If you can find a Collatz cycle, you would have disproven the conjecture. If you can establish that there is no cycle, then you would have made major progress.
Alternatively, tell me whether ( the program that searches for a proof over ZFC that ( ZFC is arithmetically unsound ) ) halts or not. =D
@mercio It's called unsolvability of the halting problem, and you may be interested in reading at least the first half of my pinned post on the right about the incompleteness theorems, where I show that it is easy to prove incompleteness by using the fact that the halting problem cannot be solved.
@mercio: LeakyNun is right that my post does not address his version, so I'll present a short proof of the general undecidability theorem now.
We say that P is a behavioural property iff ( for every programs x,y that have the same output behaviour (same output or both do not halt) we have P(x) ⇔ P(y) ).
For example, halting on empty input is a behavioural property.
Take any behavioural property P such that there are programs t,f satisfying P(t) and ¬P(f). Then the undecidability theorem states that there is no program that can decide P.
The proof is quite easy actually. Given any program D that decides P, we can construct the program S = ( x ↦ D( y ↦ x(x)(y) ) ? f : t ).
Where the ( q ? u : v ) is standard C/Java meaning ( if q then u otherwise v ).
@mercio @LeakyNun: Do you get what I have defined S to be?
S takes input x, runs D on the program ( y ↦ x(x)(y) ) which is symbolically constructed, and then returns either f or t based on D's answer.

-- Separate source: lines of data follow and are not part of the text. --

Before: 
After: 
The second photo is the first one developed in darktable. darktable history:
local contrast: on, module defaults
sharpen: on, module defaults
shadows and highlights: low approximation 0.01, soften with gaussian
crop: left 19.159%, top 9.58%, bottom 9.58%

@LeakyNun All programs take input. This undecidability theorem applies to any behavioural property that may depend on what the program does on various inputs.
( y ↦ x(x)(y) ) is a program that takes input y and runs x on x and then the result on y. Such a program can be constructed programmatically from the code of x.
Take any behavioural property P such that there are programs t,f satisfying P(t) and ¬P(f). Then the undecidability theorem states that there is no program that can decide P.